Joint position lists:
------------------------------------

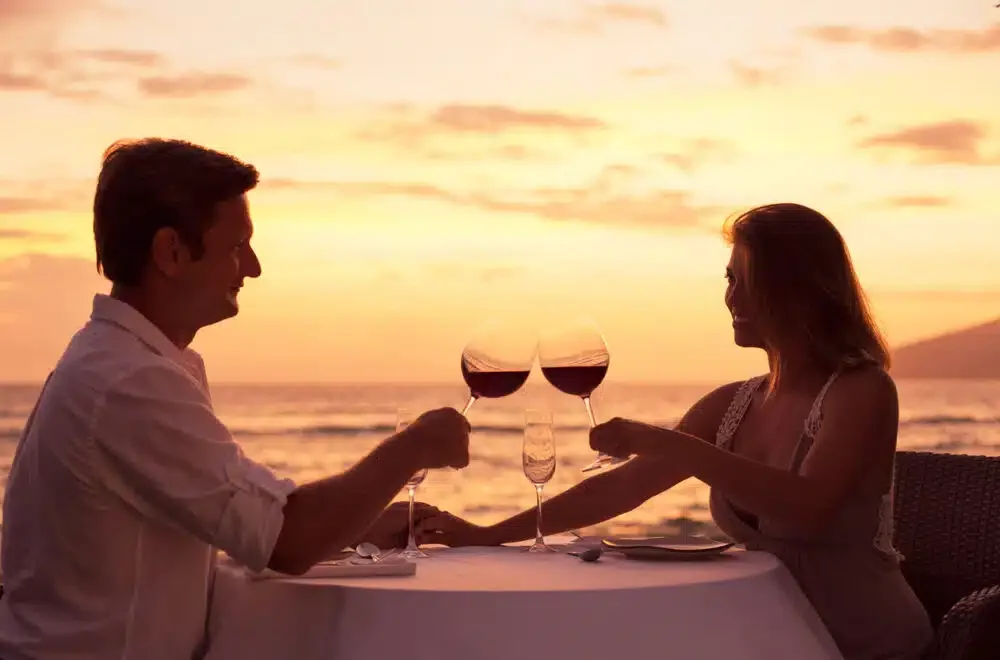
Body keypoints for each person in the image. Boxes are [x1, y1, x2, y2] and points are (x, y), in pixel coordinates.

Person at [0, 138, 471, 660]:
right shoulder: (129, 380)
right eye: (236, 246)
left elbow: (230, 527)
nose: (252, 267)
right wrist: (413, 447)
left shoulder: (129, 361)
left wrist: (351, 525)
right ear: (171, 253)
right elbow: (285, 539)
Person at [418, 203, 933, 660]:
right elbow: (619, 488)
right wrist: (489, 535)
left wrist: (667, 443)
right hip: (769, 636)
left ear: (793, 288)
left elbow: (807, 507)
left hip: (863, 643)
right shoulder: (734, 403)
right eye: (727, 279)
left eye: (743, 280)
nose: (730, 297)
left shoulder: (862, 390)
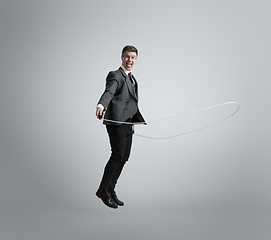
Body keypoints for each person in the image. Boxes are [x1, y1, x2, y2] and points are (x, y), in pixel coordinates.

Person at [95, 45, 146, 209]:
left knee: (124, 157)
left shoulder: (132, 78)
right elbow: (109, 92)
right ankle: (103, 190)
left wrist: (132, 122)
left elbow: (131, 102)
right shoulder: (115, 75)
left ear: (136, 59)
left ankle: (110, 189)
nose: (129, 60)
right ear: (121, 57)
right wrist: (101, 105)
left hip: (127, 123)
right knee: (117, 155)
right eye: (126, 57)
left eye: (132, 57)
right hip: (116, 122)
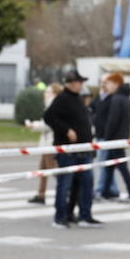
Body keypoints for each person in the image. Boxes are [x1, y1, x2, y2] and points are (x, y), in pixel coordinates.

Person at [42, 69, 101, 228]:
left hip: (84, 149)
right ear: (71, 83)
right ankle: (59, 217)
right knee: (65, 183)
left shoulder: (77, 99)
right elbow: (48, 116)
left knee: (85, 183)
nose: (81, 85)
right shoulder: (62, 98)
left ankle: (84, 215)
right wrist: (66, 130)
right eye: (79, 82)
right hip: (68, 150)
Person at [97, 73, 130, 202]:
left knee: (122, 168)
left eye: (108, 83)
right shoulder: (127, 98)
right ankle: (106, 193)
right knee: (109, 167)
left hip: (115, 139)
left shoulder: (116, 99)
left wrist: (107, 138)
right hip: (122, 137)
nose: (106, 86)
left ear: (116, 84)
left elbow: (112, 121)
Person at [26, 83, 63, 205]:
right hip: (46, 144)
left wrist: (34, 125)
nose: (45, 94)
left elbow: (48, 124)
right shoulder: (50, 105)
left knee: (53, 171)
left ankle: (65, 191)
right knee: (42, 170)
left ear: (55, 94)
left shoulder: (54, 105)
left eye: (48, 92)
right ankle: (41, 194)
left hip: (50, 144)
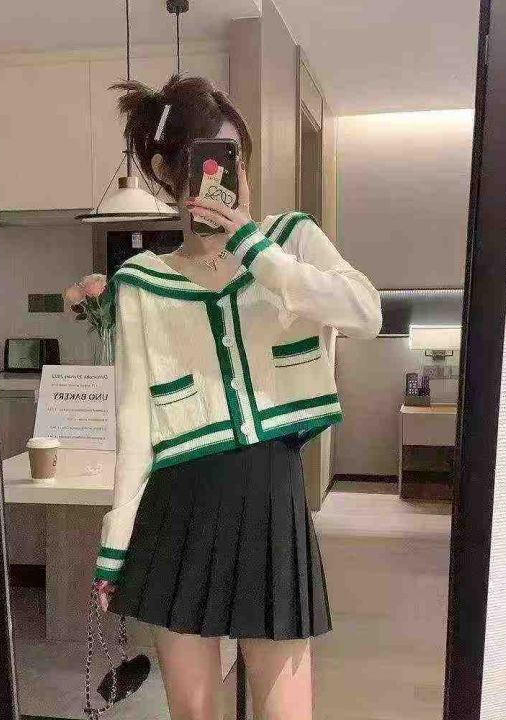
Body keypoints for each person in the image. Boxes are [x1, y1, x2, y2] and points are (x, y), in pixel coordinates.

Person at [93, 74, 382, 720]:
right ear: (167, 172)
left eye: (235, 159)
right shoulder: (141, 281)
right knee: (194, 714)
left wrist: (255, 248)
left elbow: (365, 311)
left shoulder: (291, 240)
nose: (229, 178)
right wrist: (115, 544)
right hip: (177, 509)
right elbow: (135, 423)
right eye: (209, 160)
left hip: (271, 503)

------------------------------------

WHAT THE TASK ASKS -
Please repeat the data above exactly as it appears, pictures excluded.

WRITTEN ANSWER -
Body keypoints for each person in the image. Boxes are [x1, y1, x2, y2] and points are (x, y), in pixel coordinates.

Person at [0, 138, 471, 660]:
right shoulder: (129, 380)
right eye: (236, 246)
left elbow: (230, 527)
nose: (252, 267)
right wrist: (413, 447)
left shoulder: (129, 361)
left wrist: (351, 525)
right ear: (171, 253)
right elbow: (285, 539)
Person at [418, 203, 933, 660]:
right elbow: (619, 488)
right wrist: (489, 535)
left wrist: (667, 443)
right hip: (769, 636)
left ear: (793, 288)
left elbow: (807, 507)
left hip: (863, 643)
right shoulder: (734, 403)
right eye: (727, 279)
left eye: (743, 280)
nose: (730, 297)
left shoulder: (862, 390)
Body keypoints for each person in the image. Boxes are [x1, y1, x2, y2] and points are (x, y), in pixel coordinates.

Person at [95, 45, 146, 209]:
left knee: (124, 157)
left shoulder: (132, 78)
right elbow: (109, 92)
right ankle: (103, 190)
left wrist: (132, 122)
left elbow: (131, 102)
right shoulder: (115, 75)
left ear: (136, 59)
left ankle: (110, 189)
nose: (129, 60)
right ear: (121, 57)
right wrist: (101, 105)
left hip: (127, 123)
right knee: (117, 155)
right eye: (126, 57)
left eye: (132, 57)
right hip: (116, 122)
Body keypoints for each person in the image. Boxes are [x1, y1, x2, y2] and points are (x, y), in pixel coordinates.

Person at [42, 69, 101, 228]:
left hip: (84, 149)
right ear: (71, 83)
right ankle: (59, 217)
right knee: (65, 183)
left shoulder: (77, 99)
right elbow: (48, 116)
left knee: (85, 183)
nose: (81, 85)
right shoulder: (62, 98)
left ankle: (84, 215)
right wrist: (66, 130)
right eye: (79, 82)
right hip: (68, 150)
Person at [97, 73, 130, 202]:
left knee: (122, 168)
left eye: (108, 83)
right shoulder: (127, 98)
right ankle: (106, 193)
right knee: (109, 167)
left hip: (115, 139)
left shoulder: (116, 99)
left wrist: (107, 138)
right hip: (122, 137)
nose: (106, 86)
left ear: (116, 84)
left elbow: (112, 121)
Person at [26, 83, 63, 205]:
right hip: (46, 144)
left wrist: (34, 125)
nose: (45, 94)
left elbow: (48, 124)
right shoulder: (50, 105)
left knee: (53, 171)
left ankle: (65, 191)
right knee: (42, 170)
left ear: (55, 94)
left shoulder: (54, 105)
left eye: (48, 92)
right ankle: (41, 194)
left hip: (50, 144)
Body keypoints for each person in the image. Boxes are [x1, y1, x2, y2] and points are (x, y), in pixel coordinates.

Person at [93, 74, 382, 720]:
right ear: (167, 172)
left eye: (235, 159)
right shoulder: (141, 281)
right knee: (194, 714)
left wrist: (255, 248)
left elbow: (365, 311)
left shoulder: (291, 240)
nose: (229, 178)
right wrist: (115, 544)
right hip: (177, 509)
right elbow: (135, 423)
right eye: (209, 160)
left hip: (271, 503)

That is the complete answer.